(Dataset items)
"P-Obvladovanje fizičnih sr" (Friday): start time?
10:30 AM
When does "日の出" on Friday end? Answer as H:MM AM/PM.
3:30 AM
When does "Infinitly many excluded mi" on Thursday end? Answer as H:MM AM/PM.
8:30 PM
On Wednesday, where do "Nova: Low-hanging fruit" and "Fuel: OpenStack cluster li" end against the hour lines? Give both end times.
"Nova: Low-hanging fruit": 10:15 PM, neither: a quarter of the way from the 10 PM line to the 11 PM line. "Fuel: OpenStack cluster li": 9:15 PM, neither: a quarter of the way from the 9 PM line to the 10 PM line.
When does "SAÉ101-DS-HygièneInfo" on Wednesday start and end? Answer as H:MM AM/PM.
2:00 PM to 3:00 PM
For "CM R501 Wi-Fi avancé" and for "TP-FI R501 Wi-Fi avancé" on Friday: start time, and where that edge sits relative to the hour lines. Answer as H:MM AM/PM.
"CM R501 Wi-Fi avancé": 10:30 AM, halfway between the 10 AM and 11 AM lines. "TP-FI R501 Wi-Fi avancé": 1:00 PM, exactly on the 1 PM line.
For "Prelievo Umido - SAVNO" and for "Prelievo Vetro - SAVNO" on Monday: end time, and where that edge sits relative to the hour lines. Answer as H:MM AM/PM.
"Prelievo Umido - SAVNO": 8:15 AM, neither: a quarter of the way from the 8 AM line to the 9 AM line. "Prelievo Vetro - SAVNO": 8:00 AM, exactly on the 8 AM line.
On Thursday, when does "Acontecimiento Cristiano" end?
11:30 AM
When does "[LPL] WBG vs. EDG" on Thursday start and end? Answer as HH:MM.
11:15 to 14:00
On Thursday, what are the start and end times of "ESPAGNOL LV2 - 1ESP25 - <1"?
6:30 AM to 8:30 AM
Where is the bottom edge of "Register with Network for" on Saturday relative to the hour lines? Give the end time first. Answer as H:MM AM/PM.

» **Written problem**
Rewrite all of the lines above, switching every "Thursday" to "Tuesday" and leaving everything else unchanged.

» **Answer to this task**
"P-Obvladovanje fizičnih sr" (Friday): start time?
10:30 AM
When does "日の出" on Friday end? Answer as H:MM AM/PM.
3:30 AM
When does "Infinitly many excluded mi" on Tuesday end? Answer as H:MM AM/PM.
8:30 PM
On Wednesday, where do "Nova: Low-hanging fruit" and "Fuel: OpenStack cluster li" end against the hour lines? Give both end times.
"Nova: Low-hanging fruit": 10:15 PM, neither: a quarter of the way from the 10 PM line to the 11 PM line. "Fuel: OpenStack cluster li": 9:15 PM, neither: a quarter of the way from the 9 PM line to the 10 PM line.
When does "SAÉ101-DS-HygièneInfo" on Wednesday start and end? Answer as H:MM AM/PM.
2:00 PM to 3:00 PM
For "CM R501 Wi-Fi avancé" and for "TP-FI R501 Wi-Fi avancé" on Friday: start time, and where that edge sits relative to the hour lines. Answer as H:MM AM/PM.
"CM R501 Wi-Fi avancé": 10:30 AM, halfway between the 10 AM and 11 AM lines. "TP-FI R501 Wi-Fi avancé": 1:00 PM, exactly on the 1 PM line.
For "Prelievo Umido - SAVNO" and for "Prelievo Vetro - SAVNO" on Monday: end time, and where that edge sits relative to the hour lines. Answer as H:MM AM/PM.
"Prelievo Umido - SAVNO": 8:15 AM, neither: a quarter of the way from the 8 AM line to the 9 AM line. "Prelievo Vetro - SAVNO": 8:00 AM, exactly on the 8 AM line.
On Tuesday, when does "Acontecimiento Cristiano" end?
11:30 AM
When does "[LPL] WBG vs. EDG" on Tuesday start and end? Answer as HH:MM.
11:15 to 14:00
On Tuesday, what are the start and end times of "ESPAGNOL LV2 - 1ESP25 - <1"?
6:30 AM to 8:30 AM
Where is the bottom edge of "Register with Network for" on Saturday relative to the hour lines? Give the end time first. Answer as H:MM AM/PM.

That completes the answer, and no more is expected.